One-quarter of Beeliar's residents identify as having English ancestry (25.3%). The majority were born in Australia (62.4%), with other countries of birth including England, the Philippines, New Zealand, South Africa, and Portugal. Although most of Beeliar's populace was born in Australia, only 36% had both parents born in Australia.

34.9% of Beeliar's residents affiliate with Catholicism, which is higher than the state average (21.4%).

Less than 20% of Beeliar's populace has some university qualification, which is slightly lower than the national average (22%). 22.6% of those currently studying or involved in the education system in 2016 were in public primary schools.

The census reports 2,053 families in Beeliar, with an average of 1.9 children per family with children. The average number of people per household is 2.9 people.
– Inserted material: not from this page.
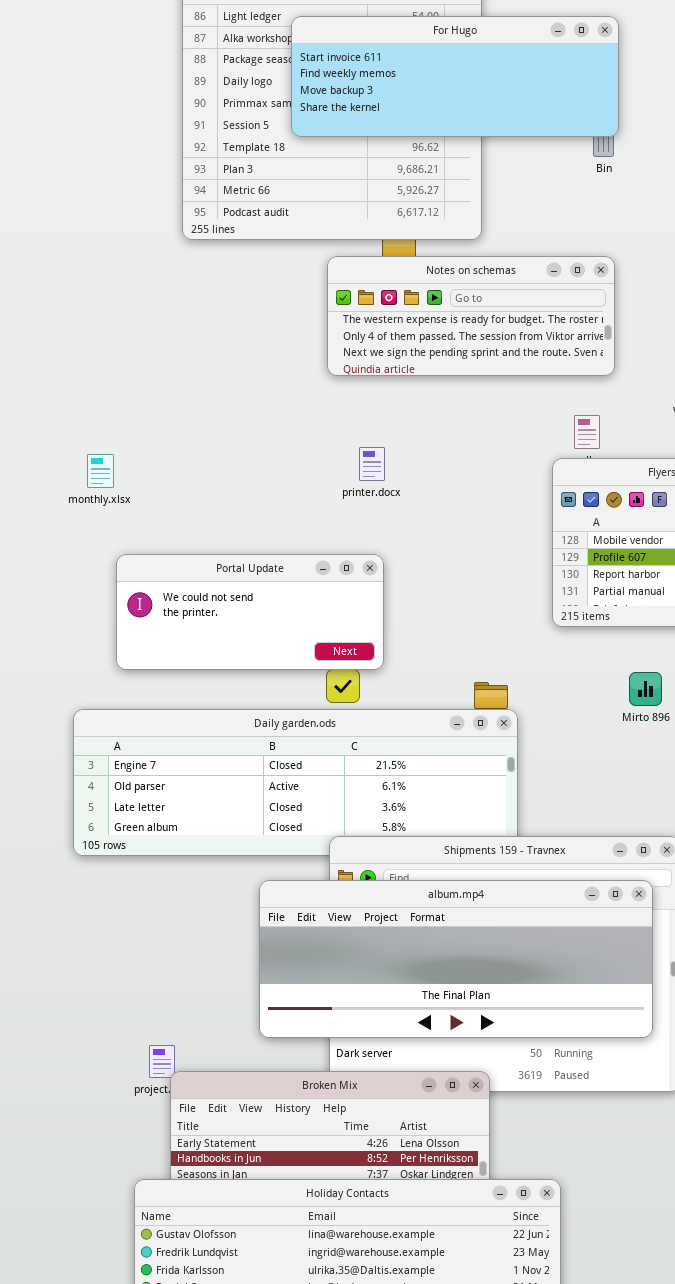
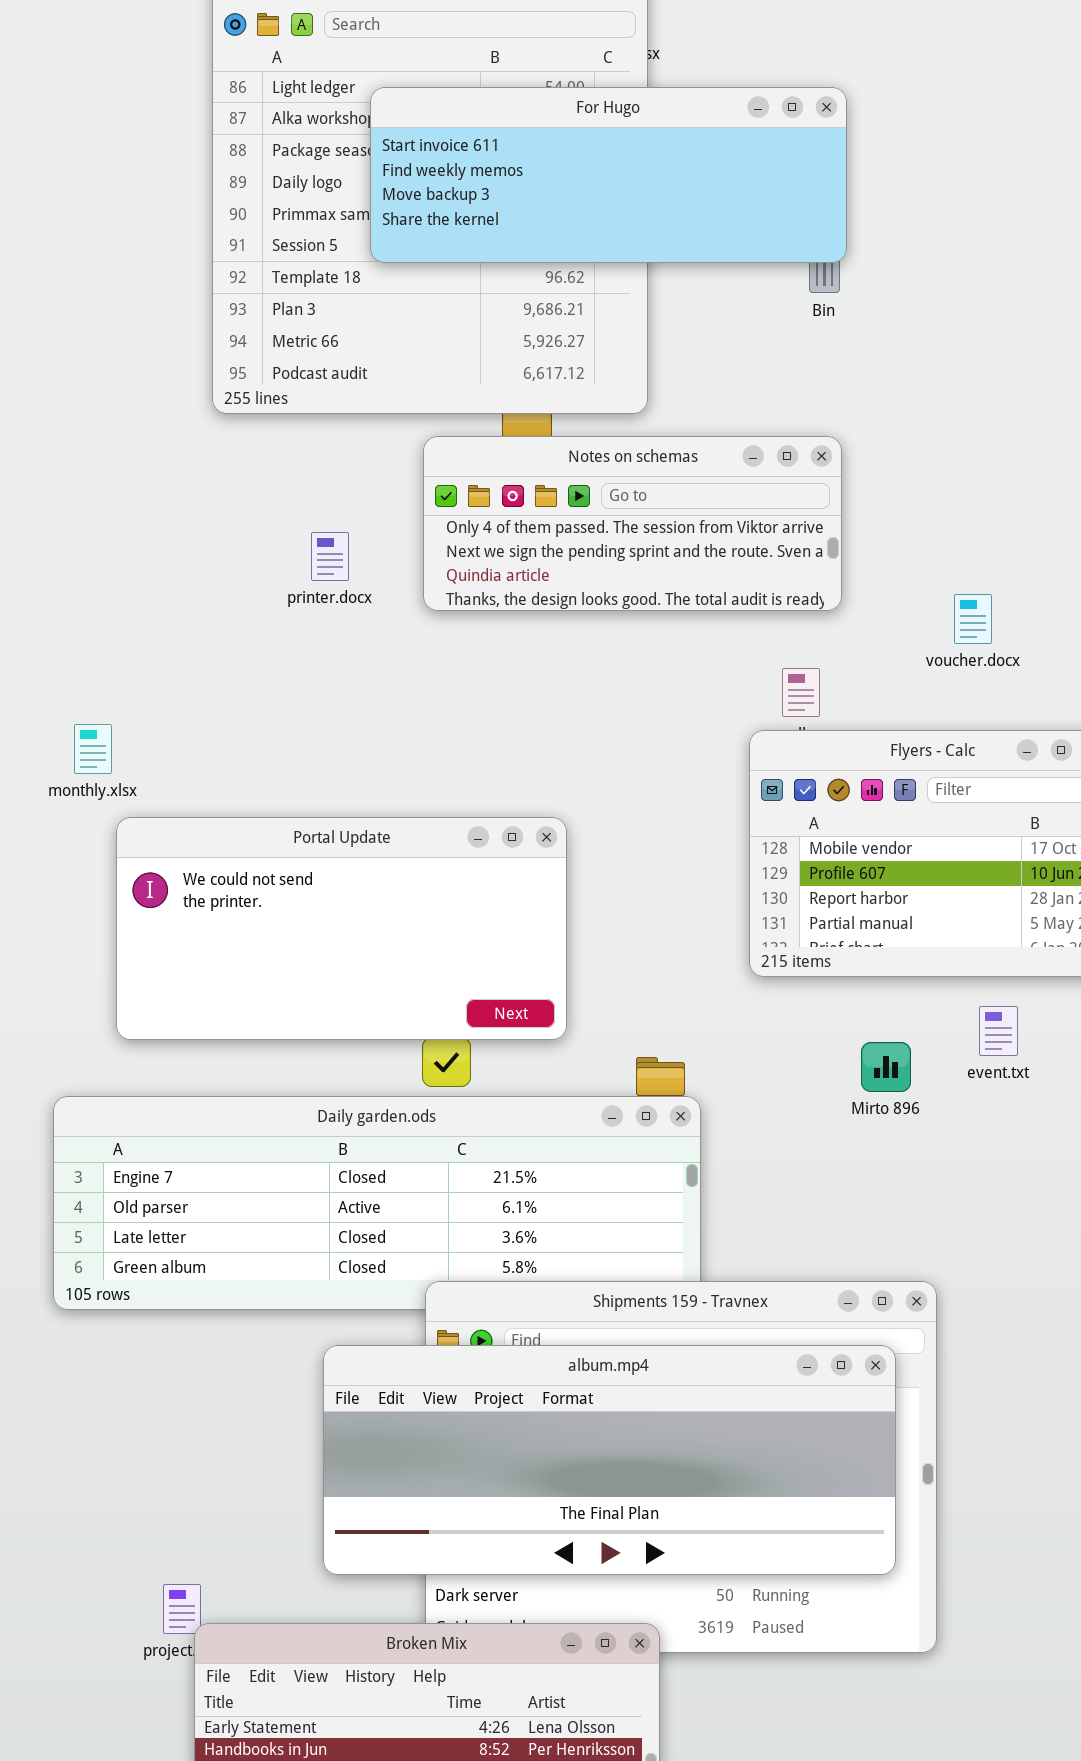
Notes on schemas: [327,256,615,376] -> [423,436,842,611], scrolled down 1 row
printer.docx: [359,447,385,481] -> [311,532,349,581], moved
Portal Update: [116,554,384,670] -> [116,817,567,1040], resized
The majority of Beeliar's population aged 15 or over are married (52.2%), with an additional 12.4% involved in a de facto marriage. The majority of families have one parent working full-time, and the other works part-time (26.3%).

Households have, on average. 2.1 vehicles.

The majority of Beeliar's residents work full-time (59.6%), which is higher than the state average (57%). The most popular industries that they work in are hospitals (4.1%), primary education, supermarkets, aged care services, and iron ore mining.

The median household income is $2045 per week. The median monthly mortgage repayments are $2167. The median weekly rent is $400. Households with Indigenous people pay a median of $385 per week. They pay $2470 per month on mortgage repayments, which is 148% more than the national median for Indigenous Australians ($1660 per month).